The flexible endoscope is introduced through the mouth and carefully advanced through the esophagus, stomach, and into the duodenum. The camera at the tip of the instrument transmits high-resolution images to a monitor, allowing the physician to assess the mucosal lining in detail. During the procedure, the physician can also:

  • Take tissue samples (biopsies)
  • Remove polyps
  • Stop bleeding
  • Dilate narrowed areas (strictures)

Duration

The examination itself typically lasts only 5 to 15 minutes. Including preparation and recovery time, the total visit usually takes 1 to 2 hours.

Risks and Side Effects

Panendoscopy is a safe procedure with a very low complication rate. Possible risks include:

  • Temporary sore throat or bloating after the examination
  • Rare mucosal injury or perforation of the gastrointestinal wall
  • Minor bleeding, especially following biopsy
  • Reactions to the sedation medication (very rare)

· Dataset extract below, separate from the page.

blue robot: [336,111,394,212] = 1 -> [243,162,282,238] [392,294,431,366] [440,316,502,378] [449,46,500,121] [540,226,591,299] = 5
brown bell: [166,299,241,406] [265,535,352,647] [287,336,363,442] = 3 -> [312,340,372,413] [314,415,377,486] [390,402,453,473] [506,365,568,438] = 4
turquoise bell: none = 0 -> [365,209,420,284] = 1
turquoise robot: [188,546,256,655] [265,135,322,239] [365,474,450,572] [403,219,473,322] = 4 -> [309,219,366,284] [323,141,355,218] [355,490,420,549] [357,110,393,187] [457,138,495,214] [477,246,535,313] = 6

Serious complications are rare and occur in fewer than 1 in 1,000 procedures.

Results and Diagnosis

Results are often available immediately after the procedure, as the physician can assess the mucosal lining in real time. If tissue samples are taken, histological analysis typically takes a few days. Based on the findings, the physician can initiate targeted treatment or arrange for further diagnostic steps.

References

  1. European Society of Gastrointestinal Endoscopy (ESGE): Quality parameters for upper gastrointestinal endoscopy. Endoscopy, 2016; 48(9): 843–864.
  2. Bisschops R. et al.: Performance measures for upper gastrointestinal endoscopy: A European Society of Gastrointestinal Endoscopy (ESGE) Quality Improvement Initiative. Endoscopy, 2016; 48(9): 843–864.
  3. Cotton P.B., Williams C.B.: Practical Gastrointestinal Endoscopy. 6th edition. Wiley-Blackwell, 2008.